Hwang’s approval rating, though he has not declared his bid yet, has been compared to Ban’s over the past three weeks. When Ban’s approval was high, Hwang’s was low and vice versa, demonstrating that Ban supporters were mulling over whom to side with between the two. In the JoongAng survey, Hwang rose to third, behind Moon and Ban, with 10.3 percent support.
Hwang’s recent activity as acting president has fueled speculation he is keeping his bid for president in mind. To the annoyance of the opposition and critics who say he should remain low-profile, Hwang has carried out official schedules that observers say are akin to those done by presidential hopefuls.
For instance, he visited a military boot camp to see draftees, long a common itinerary for presidential aspirants, and held a New Year’s press conference to lay out the government’s policies against criticisms he was acting like an elected president.
The ruling Saenuri Party, agonized over the lack of a competitive candidate amongst its own members to field in the race, is welcoming Hwang’s rise, hoping to have him on the party ticket.
“If Hwang’s political principles match with Saenuri’s, then I hope he comes to our party. I will not stand in the way,” said Saenuri interim chief In Myung-jin Thursday, while acknowledging he had a one-on-one meeting with Hwang during the Lunar New Year holiday. “I relayed my hope to him that should he decide to run, he should choose Saenuri,” said the lifelong pastor, who took the helm of the party in December as its emergency council chief to recover from the Choi scandal.
But not everyone is convinced Hwang will aim for the presidency, especially after witnessing the demise of Ban’s presidential bid just over a three-week period, battered by non-stop press reports questioning his qualifications and ethical lapses.
“It is conservative voters in the country who are flocking to Hwang’s side as they have found no alternative to represent the conservative bloc,” said Lee Jung-hee, professor of political science at Hankuk University of Foreign Studies in Seoul. “They are supporting him simply because they find him most likely to win.

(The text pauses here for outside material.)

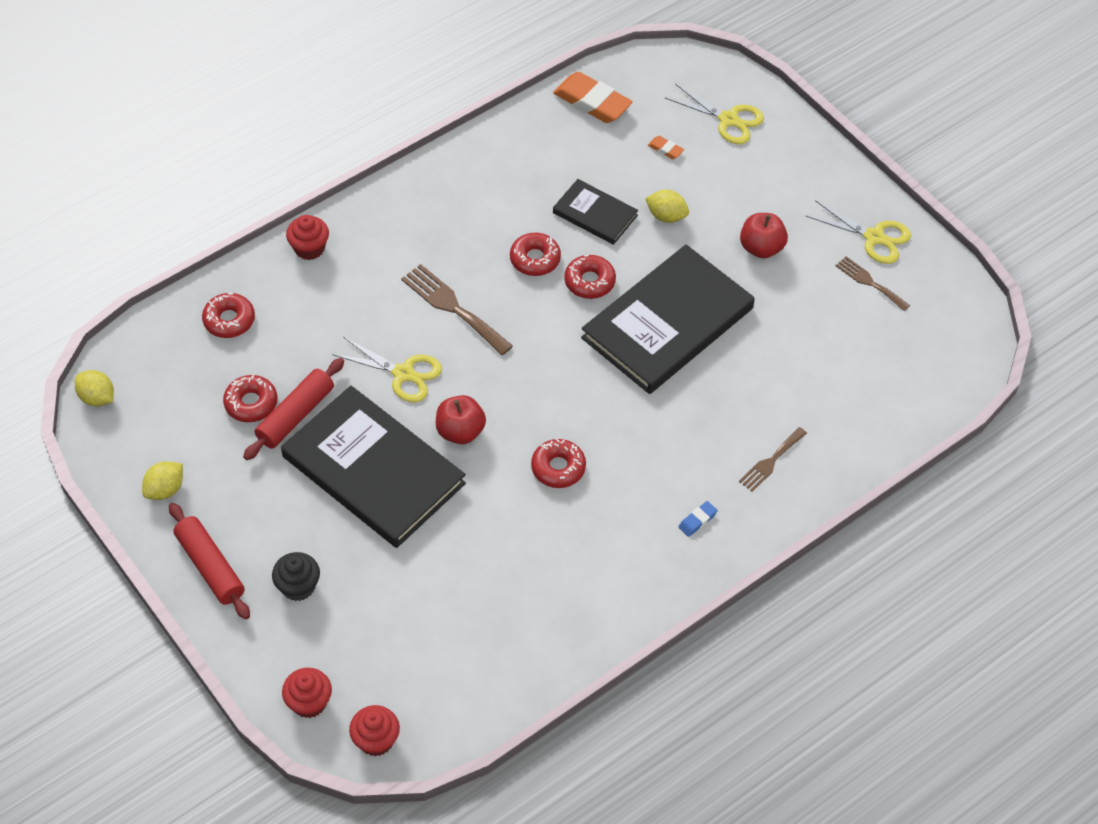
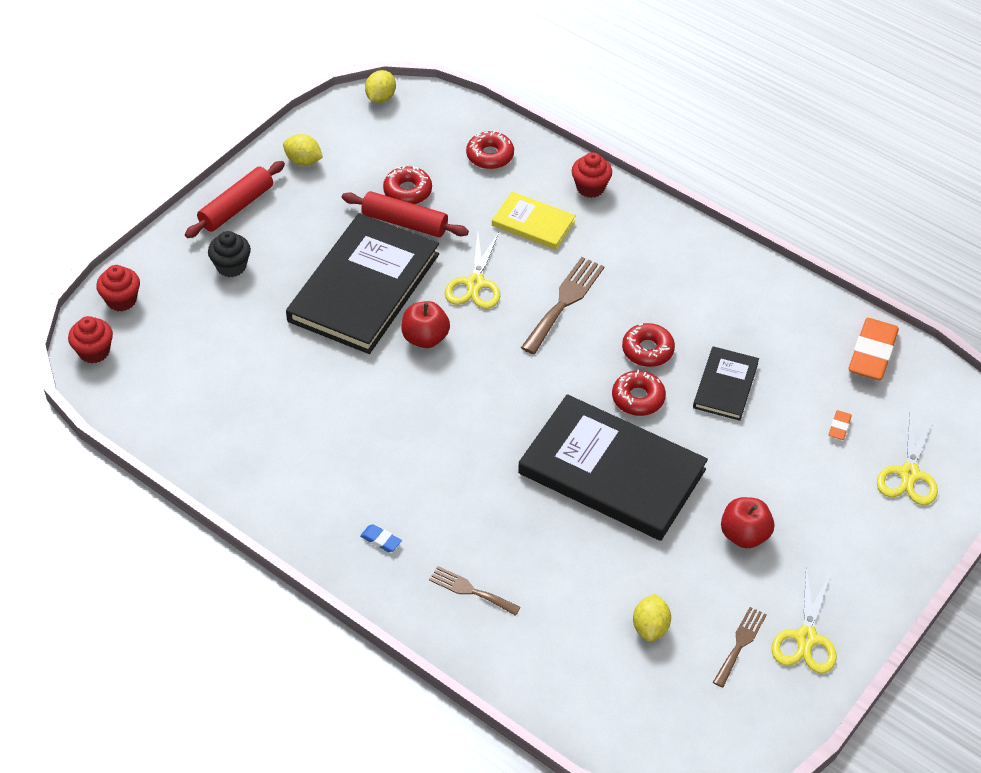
camera: 75 degrees right, 5 degrees down
red donut [531,439,586,488] -> none
yellow lemon [645,190,689,223] -> yellow lemon moved to [633,594,671,642]
none -> yellow book [492,192,576,250]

But once a rigorous vetting process begins, approval could evaporate in a moment just like Ban’s support slipped away.”
On his way to the National Assembly to listen to a speech by Democratic Party floor leader Woo Sang-ho on Thursday, Hwang only smiled when asked whether he would run for president. Kim Mi-hyeon, director at pollster R&Search, told the JoongAng Ilbo Thursday Hwang’s approval could rise to the mid-10s after those in their 60s come to his support base from Ban’s.
“In that case,” Kim said, “Hwang and Rep. Yoo Seong-min will face off each other in a bitter contest to represent the conservative bloc.”
Meanwhile, Ban continued to use harsh words against Korean politicians, lamenting their “shortsighted vision” for the country and likening them to “frogs trapped in a well.”
He added, “How much of an outside world would you be able to see inside the well? For me, I had a wide-clear view when looking at Korea outside of it (as UN chief).”
Ban said he will stay out of politics from now on.